Is there any way to actually test this out? This is just my guess.
Thanks Chester!
A general comment on Benchmarks: I wonder just how much pressure the respective company/organisation behind Spec or Geekbench get from various CPU manufacturers. After all, those numbers often decide who sells how many CPUs, and at what price.
Two questions: I would be curious to see just how much of a "Plus" the changes in the Arrow Lake 270K Plus made in the inter-tile traffic speed and latency. A number of tests have found the "Core 7 270K+" to be faster than the Core 9 285K.

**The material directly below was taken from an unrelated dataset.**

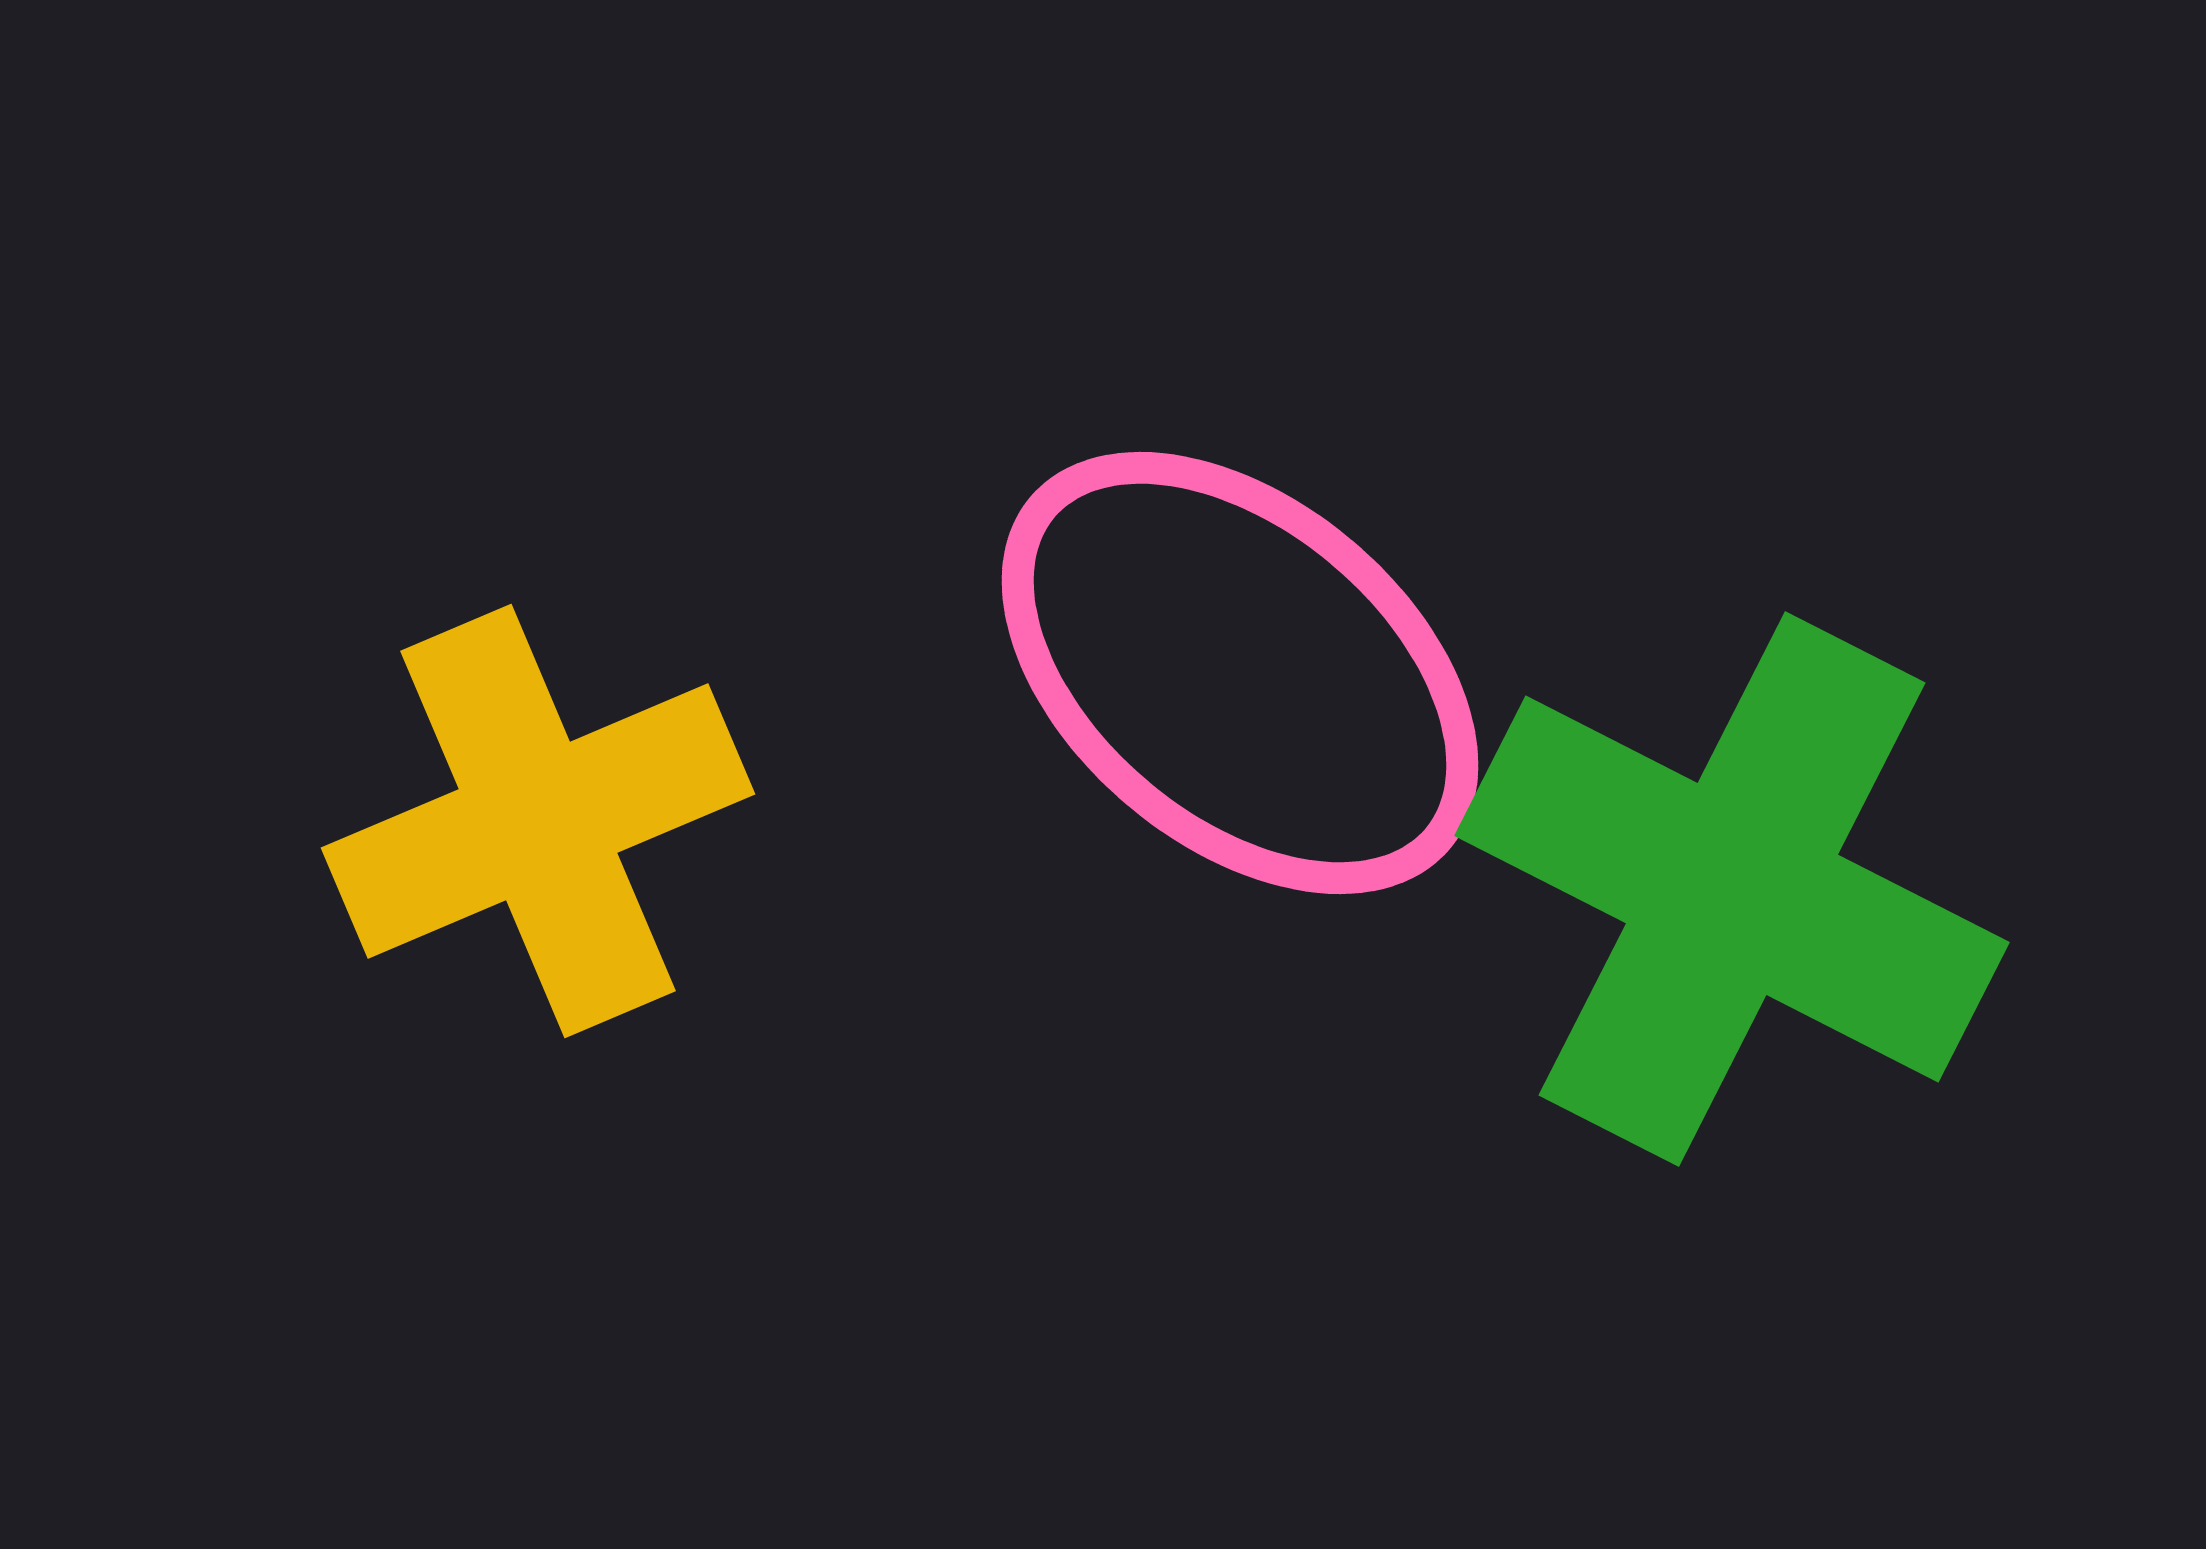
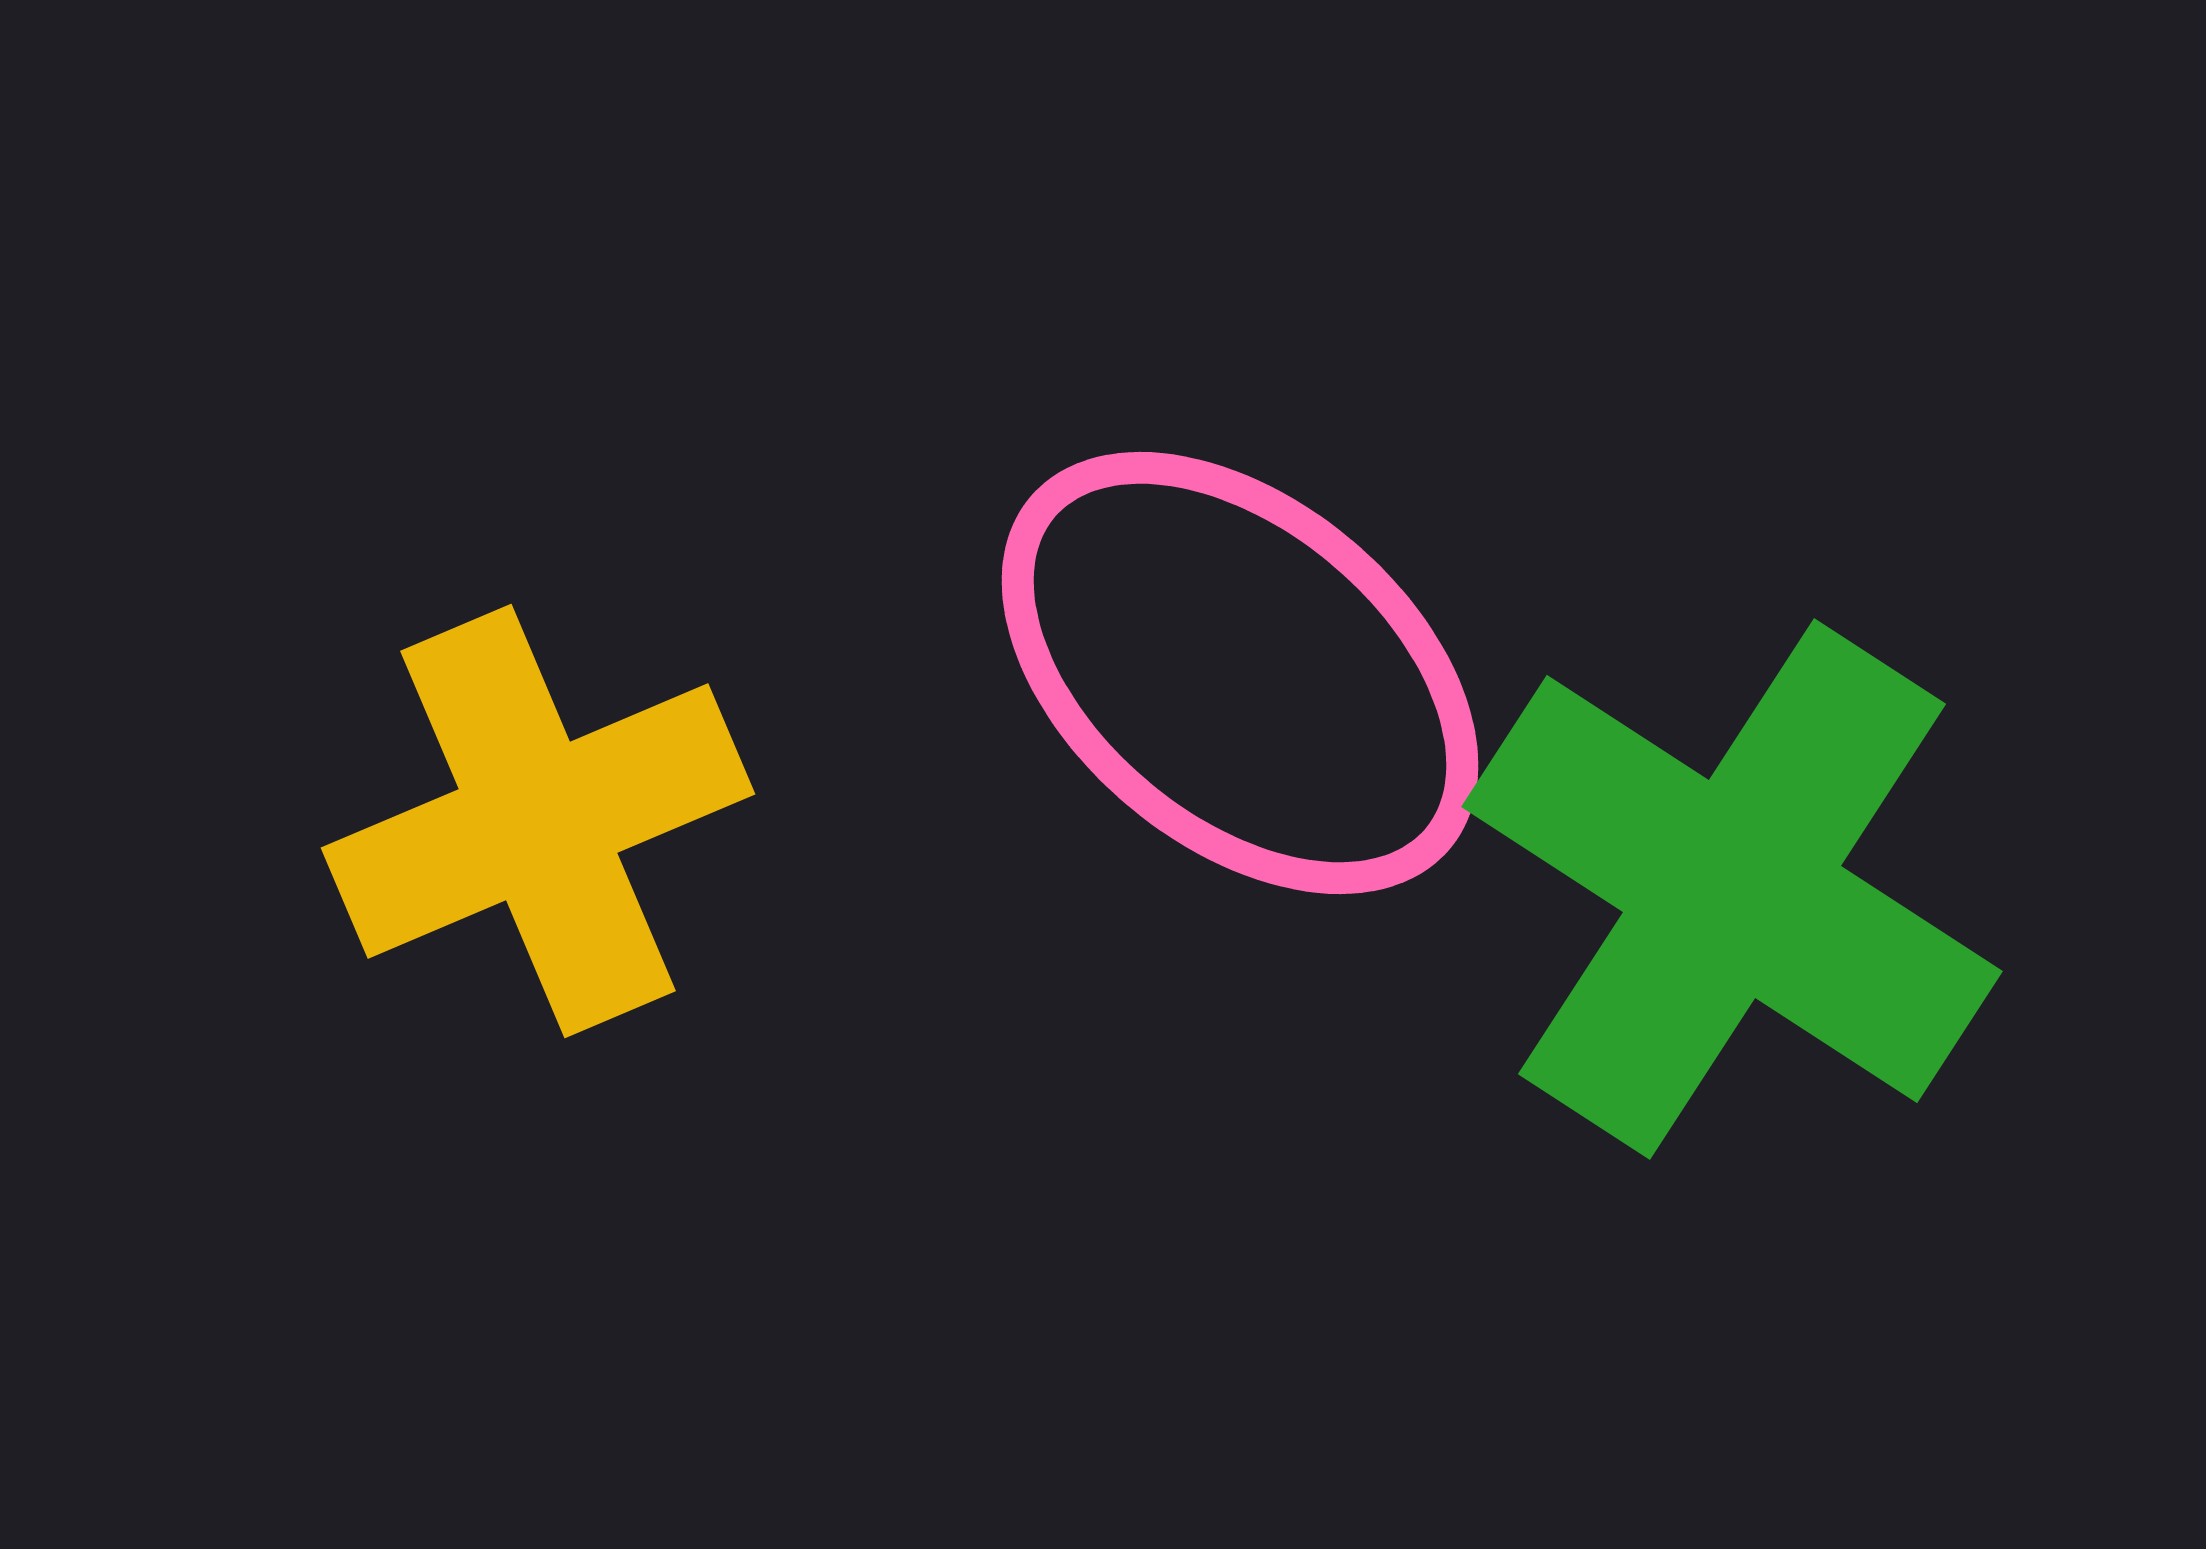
green cross: rotated 6 degrees clockwise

And about the speeds shown for the tile-to-tile data rates of the 285K: My first thought was "what, that's all ?" I would have expected speeds significantly above 6-8 GB/s.
Maybe the fine-tuning in the Plus models bumped those up?
Geekbench is made by Primate Labs, which is a privately-held company. On the other hand, SPEC is an industry consortium of about a hundred hardware & software vendors, as well as governmental and academic institutions (according to wikipedia). What that says about either's susceptibility to undue influence is unclear. I'd be curious to know more about SPEC's development process for new benchmarks, but not to the extent that I bothered to do any digging into the subject.
One interesting difference is that Geekbench typically tries to approximate a given application using what they consider to be some representative stand-in. In contrast, SPEC seems to use open source packages as more direct representations of certain workloads.
Regarding the die-to-die traffic on the 285K, that's just measuring the average rate from a single thread and the highest measured by this article seems to be 13.23 GB/s by Photo Filter. The article mentions SPEC2017's fotonik3d using more, but I couldn't find where that was measured on the 285K. When run on Core Ultra 7 155H (Meteor Lake) P-core, this article seemed to measure it at 28 GB/s: https://chipsandcheese.com/p/running-spec-cpu2017-at-chips-and-cheese
I would further add that it'd be pretty boring if most or all of these benchmarks were so memory-bound that they could drive such high die-to-die utilization, as that would probably mean rather low IPC and little stress on most of the cores' internal resources. Indeed, Redwood Cove manages only 0.87 IPC on fotonik3d! Not to mention that multi-thread scaling of such workloads would probably be quite poor.
I don't think it's worth thinking of undue influence, versus evaluating how good the suites are.
I don't want every test to be memory bound. But I think there's a blind spot in both of these suites (SPEC CPU2017, GB6) in memory bound, latency sensitive workloads like games.